Algorithmen des maschinellen Lernens können Bildgebungsdaten und Real-World-Evidence (Real-World Evidence) analysieren, um Sicherheitssignale früher als konventionelle Methoden zu erkennen und so proaktive Strategien zur Risikominderung zu ermöglichen. Diese prädiktiven Erkenntnisse können sowohl die Durchführung als auch die regulatorische Strategie informieren. Unternehmen prüfen generative KI, um klinische Studienberichte und Teile regulatorischer Einreichungen zu entwerfen – eine Aufgabe, die historisch Tausende Stunden manueller Zusammenstellung und Redaktion umfasste. Ziel ist nicht, menschliche Expertinnen und Experten zu ersetzen, sondern wiederkehrende Arbeit zu reduzieren und Einreichungszeiträume zu verkürzen, ohne die Stringenz zu beeinträchtigen.

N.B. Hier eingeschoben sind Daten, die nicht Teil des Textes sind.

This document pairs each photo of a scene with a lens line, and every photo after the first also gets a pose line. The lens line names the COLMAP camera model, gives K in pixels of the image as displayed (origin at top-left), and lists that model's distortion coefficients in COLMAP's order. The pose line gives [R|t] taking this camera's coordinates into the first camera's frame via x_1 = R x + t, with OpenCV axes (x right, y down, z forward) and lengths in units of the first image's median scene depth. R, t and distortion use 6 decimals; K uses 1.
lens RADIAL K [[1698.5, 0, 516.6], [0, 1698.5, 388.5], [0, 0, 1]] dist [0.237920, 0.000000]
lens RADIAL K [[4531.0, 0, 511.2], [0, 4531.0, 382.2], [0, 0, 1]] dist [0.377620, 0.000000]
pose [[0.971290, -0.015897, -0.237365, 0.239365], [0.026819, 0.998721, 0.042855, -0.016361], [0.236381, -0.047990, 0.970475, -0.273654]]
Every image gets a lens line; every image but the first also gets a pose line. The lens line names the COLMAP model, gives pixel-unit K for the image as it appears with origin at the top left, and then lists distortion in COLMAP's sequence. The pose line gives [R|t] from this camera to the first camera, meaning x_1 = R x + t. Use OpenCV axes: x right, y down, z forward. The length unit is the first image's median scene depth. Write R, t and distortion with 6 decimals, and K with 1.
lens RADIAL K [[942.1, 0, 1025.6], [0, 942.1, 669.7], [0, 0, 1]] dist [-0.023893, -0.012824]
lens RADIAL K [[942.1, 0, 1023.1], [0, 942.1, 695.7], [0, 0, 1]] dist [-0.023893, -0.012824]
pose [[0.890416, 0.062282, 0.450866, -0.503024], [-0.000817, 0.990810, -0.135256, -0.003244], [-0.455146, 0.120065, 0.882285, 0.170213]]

Thermo Fisher Scientific's klinischer Forschungsbereich PPD hat sich mit Datavant in einem Projekt zusammengeschlossen, um die Verbindung zwischen Real-World-Data (Real-World Data) und klinischer Forschung zu verbessern. Die Initiative konzentriert sich auf eine sichere Datenverknüpfung – mit besonderem Schwerpunkt auf dem Schutz der Privatsphäre von Patientinnen und Patienten – und darauf, Interoperabilität sicherzustellen, sowie auf eine Verbesserung der Analytik, um ein effizienteres Studiendesign und eine schnellere Evidenzgenerierung über den gesamten Forschungslebenszyklus hinweg zu unterstützen. Die Allianz wird PPDs Plattformen für klinische Studien und Patientenregister mit Datavants Tokenisation-Technologie kombinieren, die Patientendaten de-identifiziert und es ermöglicht, Informationen aus elektronischen Gesundheitsakten sicher einzubinden.

Die Anwendung von KI in der Arzneimittelentwicklung begann nicht erst mit Studien; sie startete in der Wirkstoffforschung. Werkzeuge der computergestützten Chemie, die Chemikerinnen und Chemiker früher bei Modellierung und Simulation unterstützten, agieren zunehmend autonom. KI übernimmt inzwischen jeden Schritt der Wirkstoffforschung – von der Target-Auswahl bis zur Optimierung – und nutzt Mustererkennung, um deutlich schneller als traditionelle, laborbasierte Methoden aussichtsreiche Kandidaten vorzuschlagen.

Big-Tech- und Hardware-Akteure drängen in diese Workflows und verwischen die Grenzen zwischen IT und Life Sciences. Nvidia und Eli Lilly kündigten ein Co-Innovation-Lab an, um die Wirkstoffforschung voranzutreiben. Auch Googles Forschungsbereich nutzt Gemma-KI-Modelle zur Entdeckung von Krebstherapien und zeigt damit, wie Large-Language- und generative Modelle biologische Signalwege analysieren und neue therapeutische Hypothesen vorschlagen können.

KI ist nicht länger eine Nischenhilfe für die frühe Forschung und Entwicklung. Sie entwickelt sich zu einem durchgängigen operativen Ökosystem, das Patientenselektion, Sicherheitsüberwachung, Dokumentationserstellung, Studienlogistik und die Interaktion mit Regulierungsbehörden unterstützt.